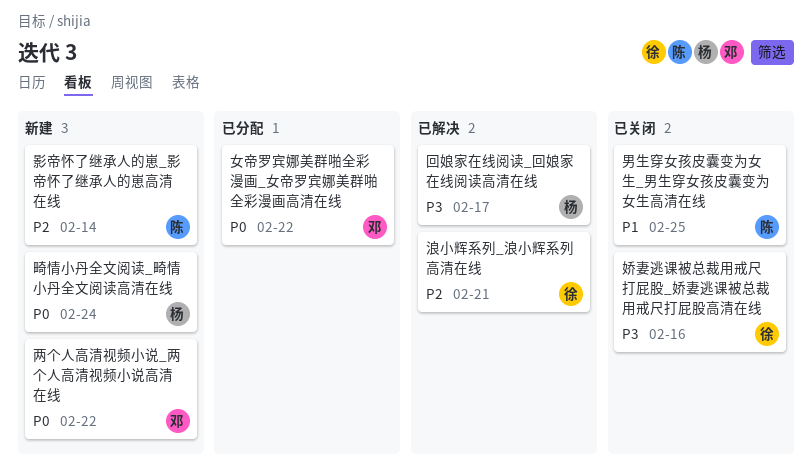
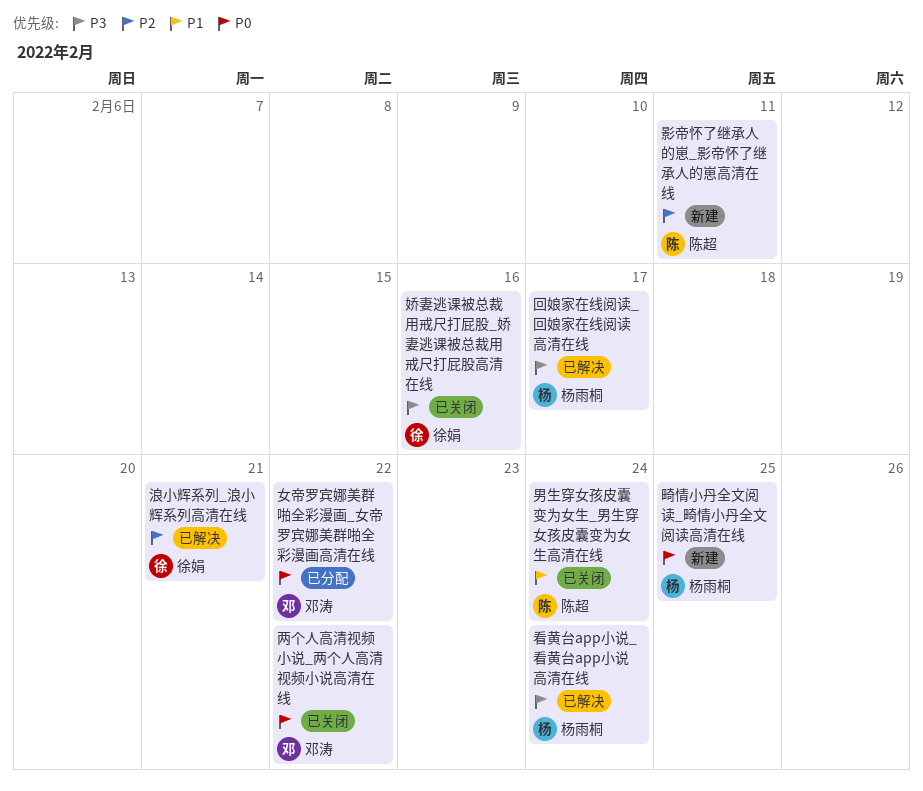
两个人高清视频小说_两个人高清视频小说高清在线, status: 新建 -> 已关闭
影帝怀了继承人的崽_影帝怀了继承人的崽高清在线, due: Feb 14 -> Feb 11
男生穿女孩皮囊变为女生_男生穿女孩皮囊变为女生高清在线, due: Feb 25 -> Feb 24
畸情小丹全文阅读_畸情小丹全文阅读高清在线, due: Feb 24 -> Feb 25
看黄台app小说_看黄台app小说高清在线: none -> present

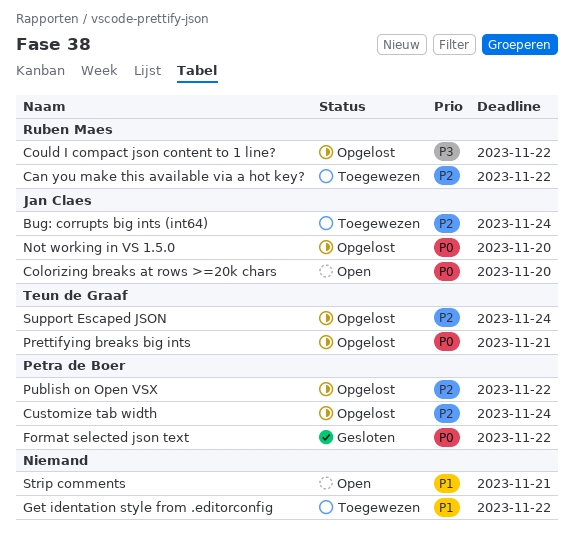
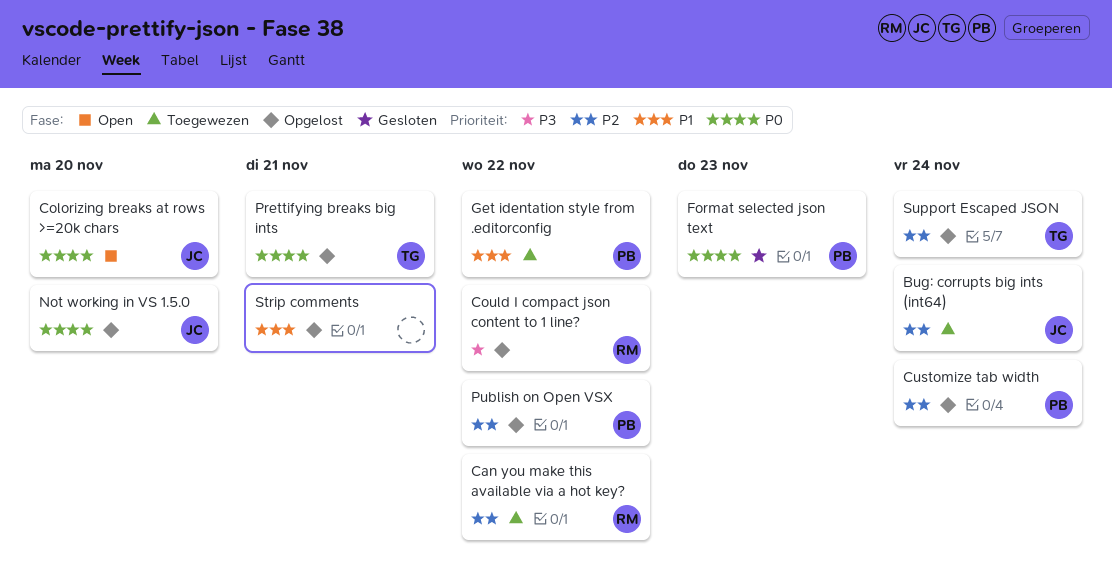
Format selected json text, due: Nov 22 -> Nov 23
Get identation style from .editorconfig, owner: none -> Petra de Boer
Strip comments, status: Open -> Opgelost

What you are asked to do: Across the listing above, count every line containing the string "none" and give the result with no comment.

Answer section: 2